* BEGIN Task input *
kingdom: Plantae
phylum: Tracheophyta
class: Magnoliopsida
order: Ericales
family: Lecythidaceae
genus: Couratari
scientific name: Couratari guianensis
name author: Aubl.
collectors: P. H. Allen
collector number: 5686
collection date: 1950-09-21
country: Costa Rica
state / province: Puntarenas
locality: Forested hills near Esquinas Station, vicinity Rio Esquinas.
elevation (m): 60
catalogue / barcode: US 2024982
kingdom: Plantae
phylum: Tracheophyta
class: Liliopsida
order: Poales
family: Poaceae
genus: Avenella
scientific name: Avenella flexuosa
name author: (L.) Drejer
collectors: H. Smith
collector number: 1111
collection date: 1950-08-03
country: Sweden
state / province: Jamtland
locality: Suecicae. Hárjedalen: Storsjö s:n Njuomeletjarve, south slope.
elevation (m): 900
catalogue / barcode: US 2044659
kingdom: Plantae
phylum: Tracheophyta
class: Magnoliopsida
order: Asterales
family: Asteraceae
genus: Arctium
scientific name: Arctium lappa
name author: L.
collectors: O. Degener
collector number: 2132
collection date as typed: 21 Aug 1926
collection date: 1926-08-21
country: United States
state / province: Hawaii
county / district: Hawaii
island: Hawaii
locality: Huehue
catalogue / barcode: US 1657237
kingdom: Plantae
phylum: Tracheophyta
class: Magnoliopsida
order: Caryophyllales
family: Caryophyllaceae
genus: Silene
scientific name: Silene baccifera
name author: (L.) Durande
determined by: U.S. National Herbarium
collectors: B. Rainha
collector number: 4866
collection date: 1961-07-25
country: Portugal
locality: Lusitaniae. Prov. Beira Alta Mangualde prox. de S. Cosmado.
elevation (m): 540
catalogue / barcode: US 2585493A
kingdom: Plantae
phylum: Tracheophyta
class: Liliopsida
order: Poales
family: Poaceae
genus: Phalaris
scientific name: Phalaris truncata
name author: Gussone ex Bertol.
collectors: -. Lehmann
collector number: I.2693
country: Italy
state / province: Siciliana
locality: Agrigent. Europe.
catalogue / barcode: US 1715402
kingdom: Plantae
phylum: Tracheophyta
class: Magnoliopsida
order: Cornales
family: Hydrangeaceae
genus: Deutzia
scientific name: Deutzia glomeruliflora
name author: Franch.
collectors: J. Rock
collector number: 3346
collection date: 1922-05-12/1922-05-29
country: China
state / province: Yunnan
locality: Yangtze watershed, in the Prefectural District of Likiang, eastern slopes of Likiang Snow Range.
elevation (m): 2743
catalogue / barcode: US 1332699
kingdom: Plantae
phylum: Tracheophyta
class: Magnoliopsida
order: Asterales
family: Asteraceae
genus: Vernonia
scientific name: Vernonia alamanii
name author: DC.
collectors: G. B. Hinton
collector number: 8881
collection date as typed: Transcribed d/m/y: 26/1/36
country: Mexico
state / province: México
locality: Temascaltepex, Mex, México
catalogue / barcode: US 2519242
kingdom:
* END Task input *
Aim of the task:
Write out the listing from the line holding "family: Lecythidaceae" through the line holding "collectors: O. Degener", inclusive, substituting "collection site" for "locality" and leaving everything else unchanged.

The reply:
family: Lecythidaceae
genus: Couratari
scientific name: Couratari guianensis
name author: Aubl.
collectors: P. H. Allen
collector number: 5686
collection date: 1950-09-21
country: Costa Rica
state / province: Puntarenas
collection site: Forested hills near Esquinas Station, vicinity Rio Esquinas.
elevation (m): 60
catalogue / barcode: US 2024982
kingdom: Plantae
phylum: Tracheophyta
class: Liliopsida
order: Poales
family: Poaceae
genus: Avenella
scientific name: Avenella flexuosa
name author: (L.) Drejer
collectors: H. Smith
collector number: 1111
collection date: 1950-08-03
country: Sweden
state / province: Jamtland
collection site: Suecicae. Hárjedalen: Storsjö s:n Njuomeletjarve, south slope.
elevation (m): 900
catalogue / barcode: US 2044659
kingdom: Plantae
phylum: Tracheophyta
class: Magnoliopsida
order: Asterales
family: Asteraceae
genus: Arctium
scientific name: Arctium lappa
name author: L.
collectors: O. Degener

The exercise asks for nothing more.